Bisphenol A (BPA) is a widely used industrial chemical that can induce oxidative stress, hematotoxicity, and neurotoxicity via mitochondrial dysfunction and apoptosis. This study evaluated whether boric acid (BA) mitigates BPA-induced systemic injury in male Wistar rats using integrated in vivo and network analyses.

Methods

Forty-two rats were assigned to six groups and treated for 28 days with BPA (130 mg/kg/day, oral), BA (100 or 200 mg/kg/day, i.p.), or combinations.

Results

BPA markedly increased total oxidant status (TOS) and oxidative stress index (OSI) and reduced total antioxidant status (TAS), indicating severe redox imbalance.
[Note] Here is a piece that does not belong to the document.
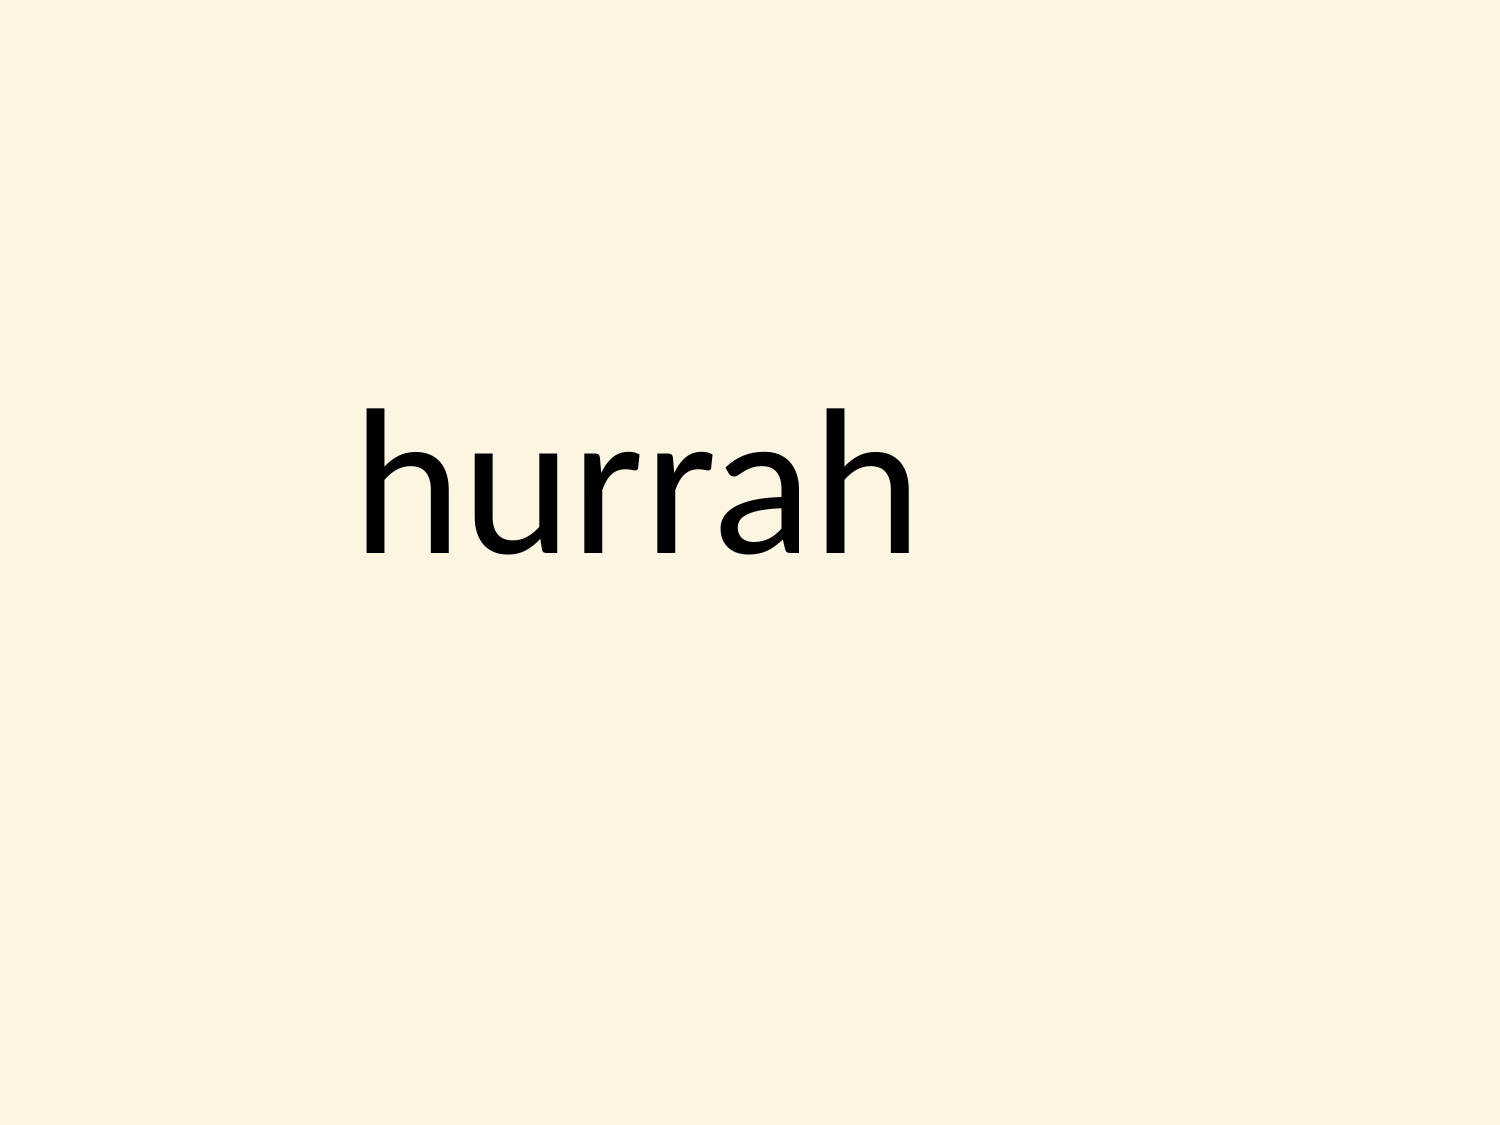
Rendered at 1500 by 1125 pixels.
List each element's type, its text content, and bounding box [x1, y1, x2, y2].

title hurrah [0, 349, 1276, 591]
BPA also decreased RBC, PLT, Hb, Hct, and bone marrow nucleated cells, consistent with myelosuppression. In brain tissue, BPA increased Bax, caspase-3, and cytochrome c immunoreactivity while decreasing Bcl-2, accompanied by neuronal degeneration and necrosis. BA co-treatment improved TAS, reduced OSI, restored hematological indices and BMNC counts, and attenuated pro-apoptotic signalling in a dose-dependent manner, with BA (200 mg/kg) showing the strongest protection. Network pharmacology highlighted BPA-associated neuroactive ligand–receptor interactions and BA-associated antioxidant and DNA repair modules, with enrichment of oxidative stress response, apoptotic regulation, and DNA damage repair pathways.

Conclusion

Collectively, BA reduced BPA-induced oxidative stress, hematological suppression, and neuronal apoptosis in rats, supporting its protective potential as a redox-modulating adjunct in BPA exposure models.